BEGIN

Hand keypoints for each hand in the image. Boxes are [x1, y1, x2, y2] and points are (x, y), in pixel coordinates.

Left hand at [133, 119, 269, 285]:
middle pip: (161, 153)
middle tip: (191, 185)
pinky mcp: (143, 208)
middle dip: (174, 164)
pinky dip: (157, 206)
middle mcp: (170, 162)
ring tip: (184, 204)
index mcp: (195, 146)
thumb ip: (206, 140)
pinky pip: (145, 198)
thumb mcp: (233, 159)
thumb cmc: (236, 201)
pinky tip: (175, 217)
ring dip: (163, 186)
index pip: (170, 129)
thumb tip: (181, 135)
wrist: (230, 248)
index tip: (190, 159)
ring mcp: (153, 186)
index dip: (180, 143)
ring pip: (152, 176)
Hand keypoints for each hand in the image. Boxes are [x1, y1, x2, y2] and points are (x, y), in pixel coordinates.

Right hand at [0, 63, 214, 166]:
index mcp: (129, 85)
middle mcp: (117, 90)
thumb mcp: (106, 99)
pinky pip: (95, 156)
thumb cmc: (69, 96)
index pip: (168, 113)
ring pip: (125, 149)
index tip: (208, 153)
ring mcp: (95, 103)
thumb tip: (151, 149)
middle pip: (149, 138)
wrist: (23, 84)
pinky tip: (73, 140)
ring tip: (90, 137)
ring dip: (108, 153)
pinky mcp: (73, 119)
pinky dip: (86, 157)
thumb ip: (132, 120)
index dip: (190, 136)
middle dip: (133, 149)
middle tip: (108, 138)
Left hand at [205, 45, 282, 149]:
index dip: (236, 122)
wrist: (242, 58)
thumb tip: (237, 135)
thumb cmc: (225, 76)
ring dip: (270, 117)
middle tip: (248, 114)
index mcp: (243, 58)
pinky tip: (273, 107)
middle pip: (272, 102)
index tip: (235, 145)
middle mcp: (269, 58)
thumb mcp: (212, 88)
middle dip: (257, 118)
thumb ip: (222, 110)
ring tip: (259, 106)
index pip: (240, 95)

END

_Work to be completed_
Set the entries down again, unchanged and complete.

_Final answer_
Hand keypoints for each hand in the image. Boxes are [x1, y1, x2, y2] and points are (x, y), in pixel coordinates.

Left hand at [133, 119, 269, 285]:
middle pip: (161, 153)
middle tip: (191, 185)
pinky mcp: (143, 208)
middle dip: (174, 164)
pinky dip: (157, 206)
middle mcp: (170, 162)
ring tip: (184, 204)
index mcp: (195, 146)
thumb ip: (206, 140)
pinky pip: (145, 198)
thumb mcp: (233, 159)
thumb cmc: (236, 201)
pinky tip: (175, 217)
ring dip: (163, 186)
index pip: (170, 129)
thumb tip: (181, 135)
wrist: (230, 248)
index tip: (190, 159)
ring mcp: (153, 186)
index dip: (180, 143)
ring pip: (152, 176)
Hand keypoints for each hand in the image. Boxes are [x1, y1, x2, y2] and points are (x, y), in pixel coordinates.

Right hand at [0, 63, 214, 166]:
index mcp: (129, 85)
middle mcp: (117, 90)
thumb mcp: (106, 99)
pinky pip: (95, 156)
thumb cmc: (69, 96)
index pip: (168, 113)
ring pip: (125, 149)
index tip: (208, 153)
ring mcp: (95, 103)
thumb tip: (151, 149)
middle pip: (149, 138)
wrist: (23, 84)
pinky tip: (73, 140)
ring tip: (90, 137)
ring dip: (108, 153)
pinky mcp: (73, 119)
pinky dip: (86, 157)
thumb ip: (132, 120)
index dip: (190, 136)
middle dip: (133, 149)
middle tip: (108, 138)
Left hand at [205, 45, 282, 149]:
index dip: (236, 122)
wrist: (242, 58)
thumb tip: (237, 135)
thumb cmc: (225, 76)
ring dip: (270, 117)
middle tip: (248, 114)
index mcp: (243, 58)
pinky tip: (273, 107)
middle pip: (272, 102)
index tip: (235, 145)
middle mcp: (269, 58)
thumb mcp: (212, 88)
middle dip: (257, 118)
thumb ip: (222, 110)
ring tip: (259, 106)
index pip: (240, 95)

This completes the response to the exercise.